Is Turing illegally thwarting generic copycats? New York antitrust squad wants to know

Turing Pharmaceuticals faces a new adversary: New York's attorney general. AG Eric Schneiderman's office has launched an antitrust investigation into Turing, the drugmaker whose 5000% price hike put the pharma industry's pricing policies under a microscope.

New York Attorney General Eric Schneiderman

As The New York Times reports, the AG's office isn't as interested in the price increase as in the tactics Turing might have used to protect its monopoly pricing power. Daraprim, the drug that's drawn so much attention to Turing, is a 62-year-old, off-patent product that faces no cheap generic rivals.

"While competition might ordinarily be expected to deter such a massive price increase, it appears that Turing may have taken steps to prevent that competition from arising," the AG's antitrust chief, Eric Stock, said in a letter addressed to Turing CEO Martin Shkreli (as quoted by the Times).

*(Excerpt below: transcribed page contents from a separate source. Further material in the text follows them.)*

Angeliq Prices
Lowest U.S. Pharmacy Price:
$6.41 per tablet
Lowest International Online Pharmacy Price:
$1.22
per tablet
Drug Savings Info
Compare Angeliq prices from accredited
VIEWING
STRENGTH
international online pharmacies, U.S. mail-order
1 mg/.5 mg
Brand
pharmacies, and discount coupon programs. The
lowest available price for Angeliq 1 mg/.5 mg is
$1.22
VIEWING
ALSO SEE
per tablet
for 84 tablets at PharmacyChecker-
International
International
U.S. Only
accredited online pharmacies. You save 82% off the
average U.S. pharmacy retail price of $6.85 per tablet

Since Turing's enormous price increase on Daraprim went public, analysts have suggested that sales of the drug, used to treat toxoplasmosis, had been too small to inspire a generics maker to develop its own version. But that was when it cost $13.50 per tablet. At Turing's new $750-per-pill list price, the calculus would be different. Word was that Turing's tight distribution network could prevent generics makers from obtaining the Daraprim supplies they would need to develop a knockoff version.

The Times now reports that Daraprim is no longer available from the usual drug wholesalers or from retail drugstores. It's distributed to patients via Walgreens' specialty pharmacy, the newspaper says, and hospitals use a special phone number to place orders.

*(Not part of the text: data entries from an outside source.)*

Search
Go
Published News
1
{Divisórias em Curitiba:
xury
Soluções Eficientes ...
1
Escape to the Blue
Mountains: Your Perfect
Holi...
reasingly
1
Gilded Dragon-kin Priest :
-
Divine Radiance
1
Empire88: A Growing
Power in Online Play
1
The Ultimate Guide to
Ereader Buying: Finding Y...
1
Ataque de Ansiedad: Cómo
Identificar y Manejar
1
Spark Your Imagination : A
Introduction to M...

And as the Times notes, Shkreli has previously used restricted distribution to keep generics companies from obtaining supplies of other branded meds.

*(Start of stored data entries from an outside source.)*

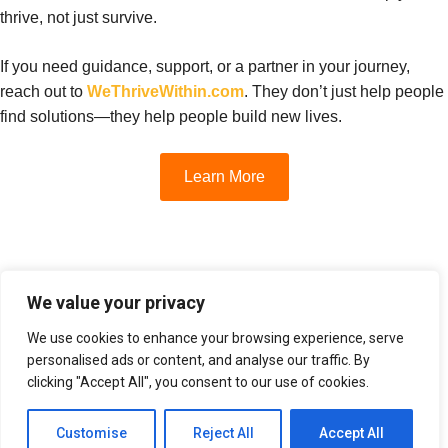
thrive, not just survive.
If you need guidance, support, or a partner in your journey,
reach out to
WeThriveWithin.com
. They don’t just help people
find solutions—they help people build new lives.
Learn More
We value your privacy
We use cookies to enhance your browsing experience, serve
Home
Privacy Policy
Terms Of Service
personalised ads or content, and analyse our traffic. By
clicking "Accept All", you consent to our use of cookies.
© 2025 We Thrive Within. All rights reserved.
Customise
Reject All
Accept All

Turing is far from the only company that has used this tactic, so this is another example of how the Daraprim price hike has shone new light--sometimes unwelcome--on pricing practices and market protections often used in the pharma business. In addition to the New York AG's investigation, Sen. Amy Klobuchar last week urged FTC Commissioner Edith Ramirez to dig into drugmakers' use of distribution limits to thwart generics makers.

Over the past few years, some drugmakers have taken advantage of limited-access distribution programs, mandated by the FDA for safety reasons, to refuse would-be copycats access to supplies of their branded drugs. For instance, generics makers Apotex and Roxane Laboratories sued Actelion ($ATLN) for refusing to hand over supplies of its drug Tracleer, a legal bid that eventually attracted backing from the Federal Trade Commission.

Generics maker Lannett ($LCI) settled a similar lawsuit with Celgene ($CELG), which had withheld samples of its blood-cancer drug Thalomid. More recently, the FTC filed a brief supporting generics maker Mylan ($MYL) in a fight for access to Celgene's Revlimid.

And now, of course, there's a potential legal fight over Turing's Daraprim distribution; Klobuchar cited the Daraprim case in her letter to the FTC last week. "Some companies may be combining a substantial price increase for a prescription medication with a closed distribution system," Klobuchar wrote. "If the restricted distribution prevents or delays generic competition, it could subject consumers to unnecessarily high prescription drug prices. We urge you to investigate whether companies are using restricted distribution in a manner that violates the Federal Trade Commission Act."

Bernstein analyst Ronny Gal cited Ramirez's response in an investor note. The FTC commissioner told a congressional committee last week that it's a "top priority" for the agency to address the use of specialty pharmacy channel restrictions to prevent generics makers from getting samples needed for trials.